■ Material provided:
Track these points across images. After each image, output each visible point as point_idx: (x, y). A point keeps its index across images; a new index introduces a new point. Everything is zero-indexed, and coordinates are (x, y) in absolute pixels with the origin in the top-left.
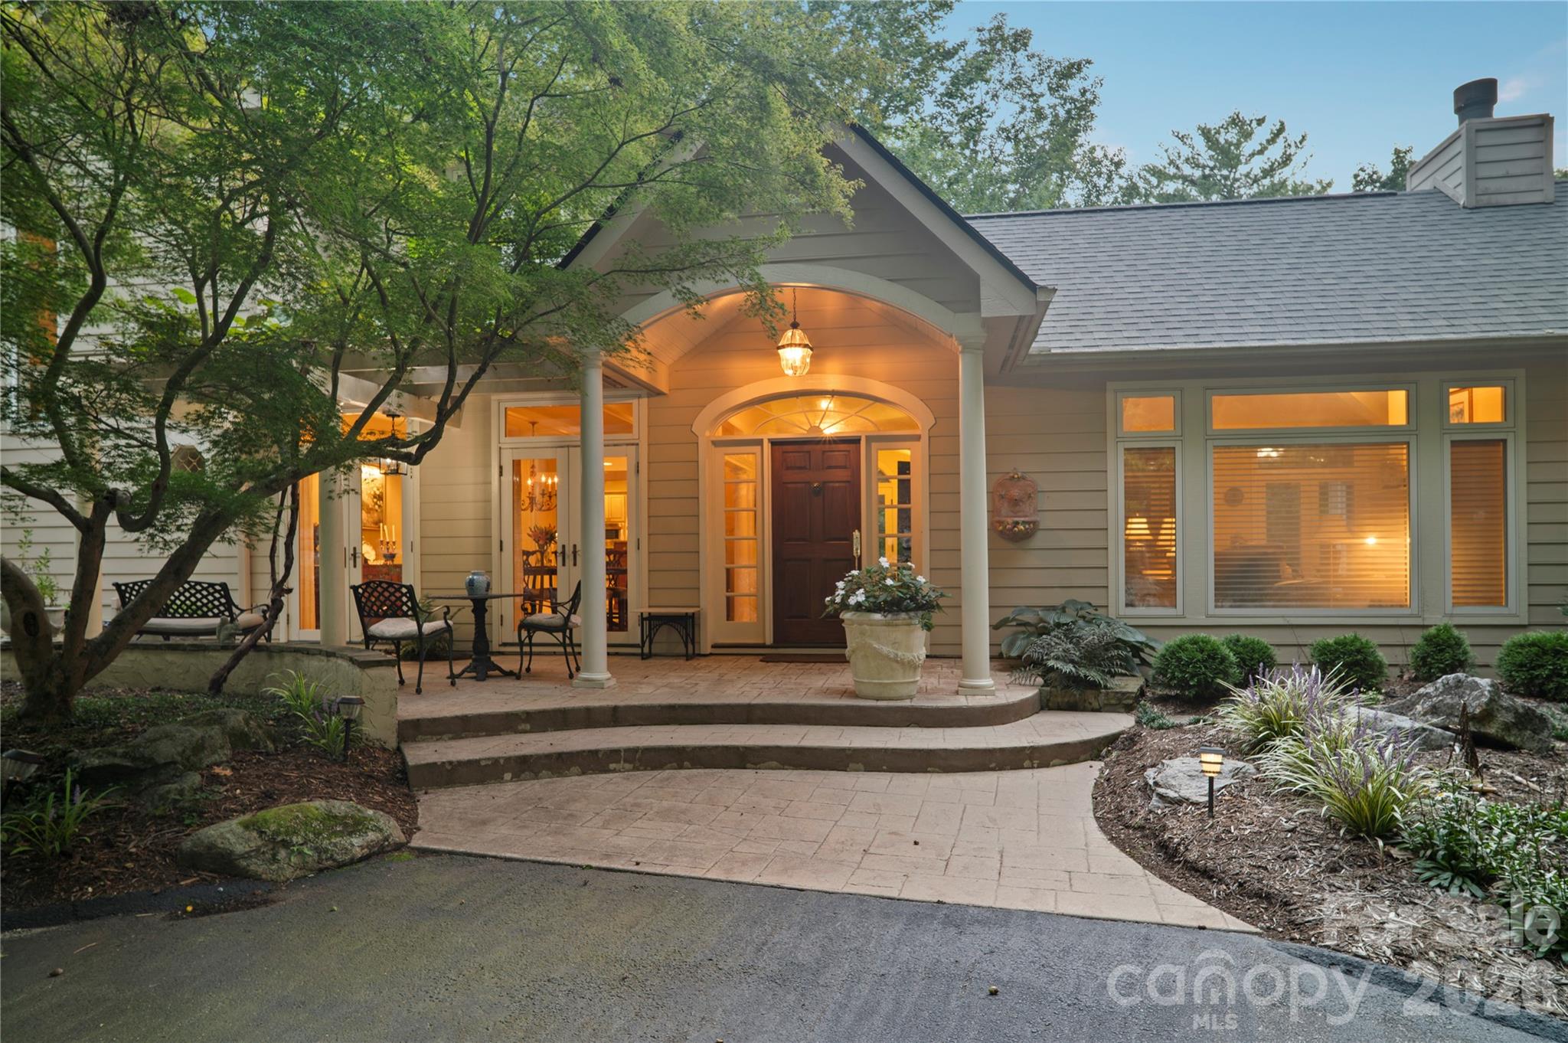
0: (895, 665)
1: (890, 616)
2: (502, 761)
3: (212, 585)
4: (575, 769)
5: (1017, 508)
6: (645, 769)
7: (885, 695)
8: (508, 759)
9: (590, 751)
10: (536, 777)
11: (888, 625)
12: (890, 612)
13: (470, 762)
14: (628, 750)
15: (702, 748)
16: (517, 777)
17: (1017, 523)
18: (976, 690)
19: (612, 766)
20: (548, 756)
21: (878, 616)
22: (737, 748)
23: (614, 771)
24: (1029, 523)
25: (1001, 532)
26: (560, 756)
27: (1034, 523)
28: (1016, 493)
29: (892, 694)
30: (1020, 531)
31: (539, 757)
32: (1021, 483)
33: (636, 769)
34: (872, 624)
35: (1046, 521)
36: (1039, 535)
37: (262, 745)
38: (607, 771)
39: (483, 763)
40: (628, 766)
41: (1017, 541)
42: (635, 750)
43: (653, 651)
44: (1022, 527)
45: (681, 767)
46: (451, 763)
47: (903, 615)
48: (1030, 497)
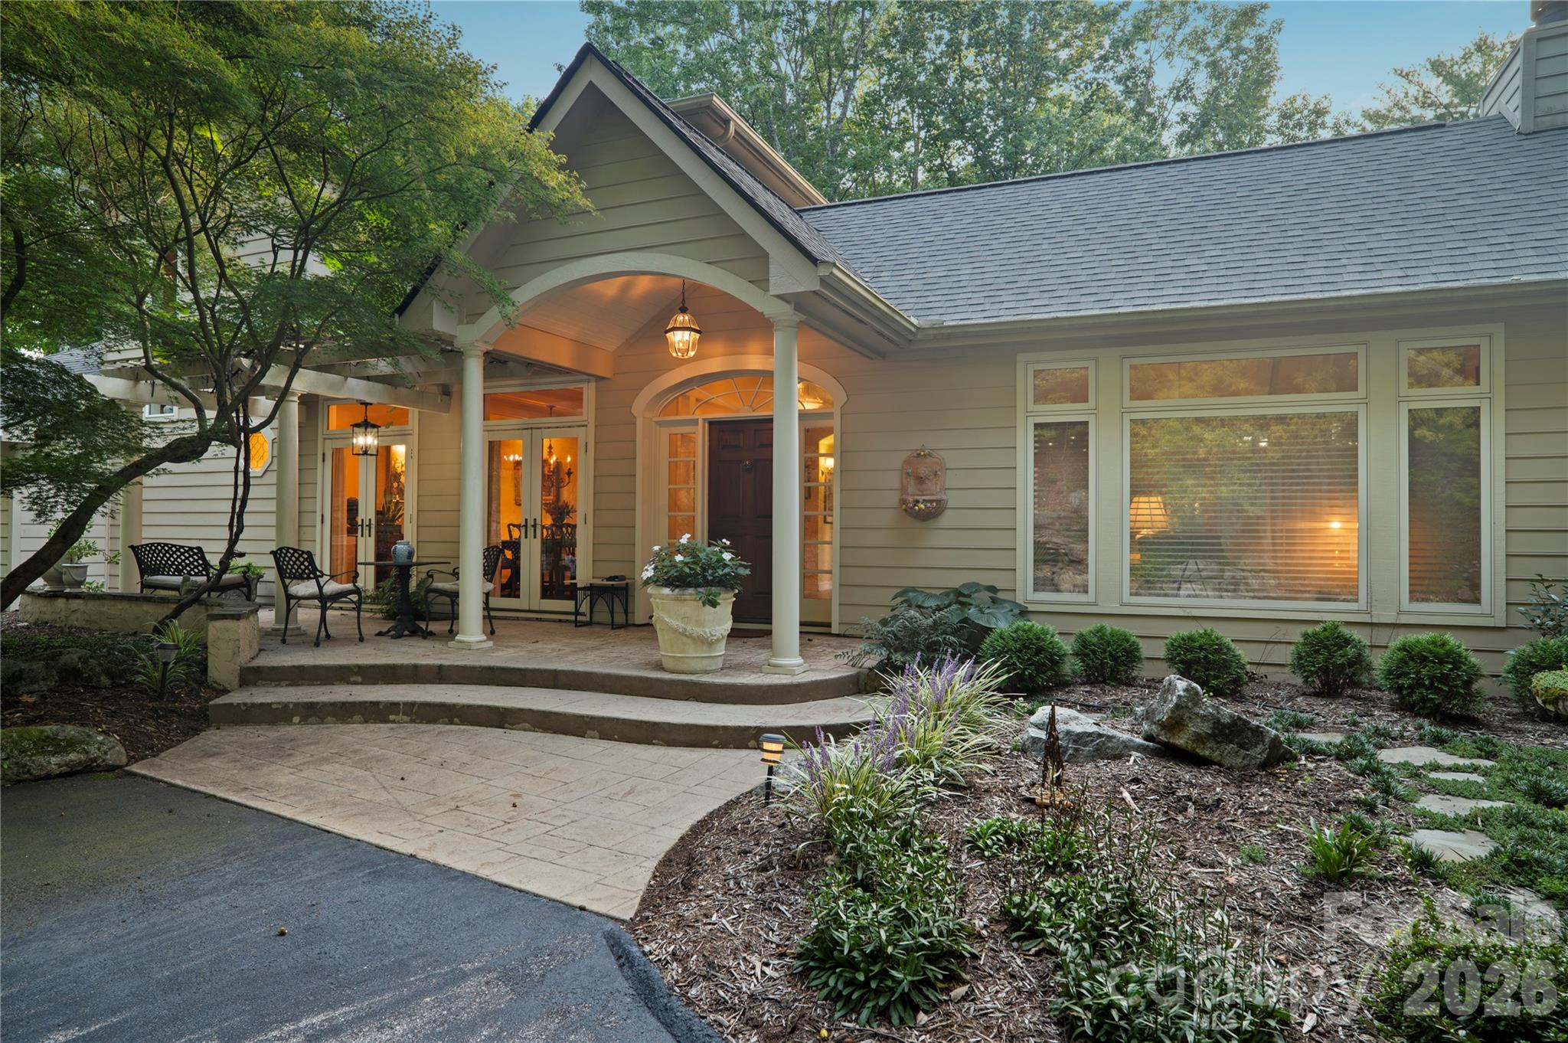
0: (685, 639)
1: (677, 590)
2: (291, 706)
3: (191, 549)
4: (357, 718)
5: (924, 486)
6: (421, 722)
7: (679, 668)
8: (297, 705)
9: (371, 702)
10: (322, 721)
11: (677, 599)
12: (677, 587)
13: (262, 704)
14: (406, 704)
15: (469, 707)
16: (304, 720)
17: (917, 502)
18: (777, 669)
19: (392, 717)
20: (333, 704)
21: (666, 591)
22: (498, 708)
23: (394, 722)
24: (931, 501)
25: (906, 510)
26: (344, 704)
27: (938, 501)
28: (923, 471)
29: (684, 667)
30: (920, 509)
31: (324, 704)
32: (929, 460)
33: (412, 721)
34: (663, 597)
35: (952, 499)
36: (948, 514)
37: (95, 680)
38: (386, 721)
39: (274, 706)
40: (406, 718)
41: (924, 520)
42: (413, 704)
43: (595, 620)
44: (922, 506)
45: (451, 723)
46: (245, 704)
47: (691, 591)
48: (936, 474)
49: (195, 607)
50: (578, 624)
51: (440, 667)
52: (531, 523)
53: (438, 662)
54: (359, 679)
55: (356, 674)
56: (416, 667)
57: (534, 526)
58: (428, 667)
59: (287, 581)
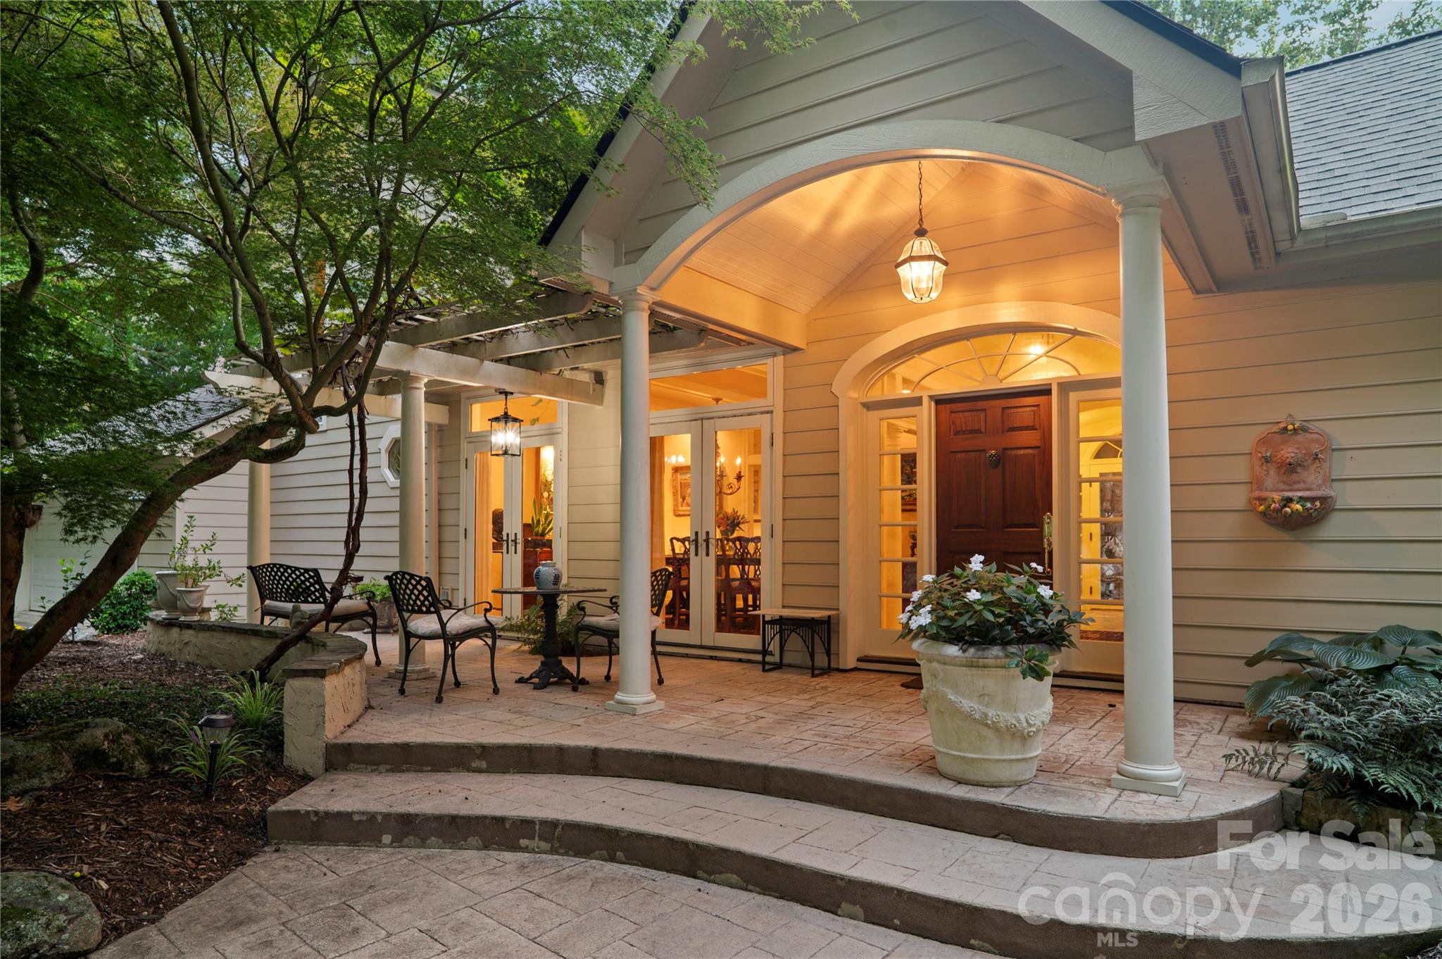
0: (985, 731)
1: (972, 651)
2: (379, 818)
3: (307, 571)
4: (473, 840)
5: (1294, 477)
6: (566, 854)
7: (971, 776)
8: (387, 816)
9: (494, 818)
10: (423, 844)
11: (970, 665)
12: (971, 644)
13: (339, 815)
14: (544, 823)
15: (640, 836)
16: (398, 841)
17: (1290, 500)
18: (1140, 784)
19: (524, 842)
20: (439, 818)
21: (953, 650)
22: (684, 844)
23: (525, 850)
24: (1312, 500)
25: (1264, 514)
26: (454, 819)
27: (1323, 499)
28: (1289, 452)
29: (981, 776)
30: (1294, 512)
31: (427, 818)
32: (1301, 437)
33: (553, 851)
34: (945, 661)
35: (1346, 496)
36: (1336, 518)
37: (126, 766)
38: (516, 848)
39: (356, 818)
40: (544, 845)
41: (1293, 529)
42: (554, 824)
43: (785, 661)
44: (1298, 507)
45: (612, 859)
46: (316, 813)
47: (996, 651)
48: (1316, 458)
49: (301, 645)
50: (766, 667)
51: (595, 751)
52: (702, 537)
53: (592, 743)
54: (484, 765)
55: (479, 758)
56: (561, 750)
57: (707, 541)
58: (578, 751)
59: (406, 615)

■ Your task: Show every line of the material that contains the word "keeps".

■ Task result:
Track these points across images. After each image, output each visible point as point_idx: (x, y). A point keeps its index across images; a new index introduces a new point. Everything is zero-indexed, and coordinates are (x, y) in absolute pixels with the origin in the top-left.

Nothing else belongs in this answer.